Kurze Freiheitsstrafen im Ergebnis
Die Entscheidung darüber, ob ein beschleunigtes Verfahren zum Einsatz kommt, wird in Absprache mit der Polizei, der Staatsanwaltschaft und dem Gericht getroffen. Bis zu einem Jahr Haftstrafe ohne Bewährung kann beim beschleunigten Verfahren verhängt werden. „Häufig erhalten die Täter eine kurze Freiheitsstrafe zur Bewährung“, so Lipp.
Tendenz steigend
Ungefähr ein Prozent der Fälle am Amtsgericht Villingen-Schwenningen sind beschleunigte Verfahren. Im Jahr werden etwa 1500 Fälle am Amtsgericht VS verhandelt, davon sind etwa 20 Eilverfahren, so Lippp.
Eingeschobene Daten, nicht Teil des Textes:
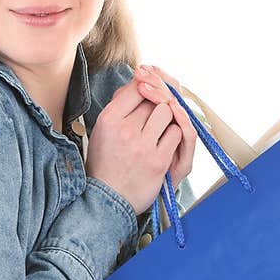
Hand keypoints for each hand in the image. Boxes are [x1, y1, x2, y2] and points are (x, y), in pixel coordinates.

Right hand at [86, 73, 187, 215]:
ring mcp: (143, 145)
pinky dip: (174, 135)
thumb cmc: (106, 162)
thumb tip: (140, 80)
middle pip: (153, 99)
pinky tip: (165, 143)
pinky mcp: (158, 160)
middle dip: (157, 105)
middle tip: (153, 117)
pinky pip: (176, 133)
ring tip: (159, 130)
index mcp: (108, 119)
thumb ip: (120, 106)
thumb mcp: (103, 129)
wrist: (107, 199)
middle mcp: (124, 130)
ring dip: (168, 119)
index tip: (147, 96)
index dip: (146, 88)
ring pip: (168, 112)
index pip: (135, 87)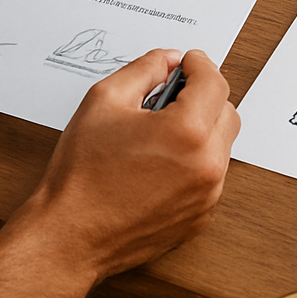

Allerdings können es in nächster Zukunft mehr werden. Anfang April hatten sich Polizei, Staatsanwaltschaft und Gerichte in Villingen-Schwenningen zusammengesetzt, um die Voraussetzungen für beschleunigte Verfahren klarer abzustecken. „Die Tendenz der Durchführung ist definitiv steigend“, sagt Lipp. „Es dürften mehr Fälle werden.“
Mehr Personal für mehr Eilverfahren
Dies liege auch daran, dass das Landesjustizministerium unter Führung von Marion Gentges ein eigenes Projekt für die beschleunigten Verfahren ins Leben gerufen hat. Ziel sei es unter anderem, durch mehr Personal den Mehraufwand, den die beschleunigten Verfahren verursachen, zu kompensieren, so Lipp.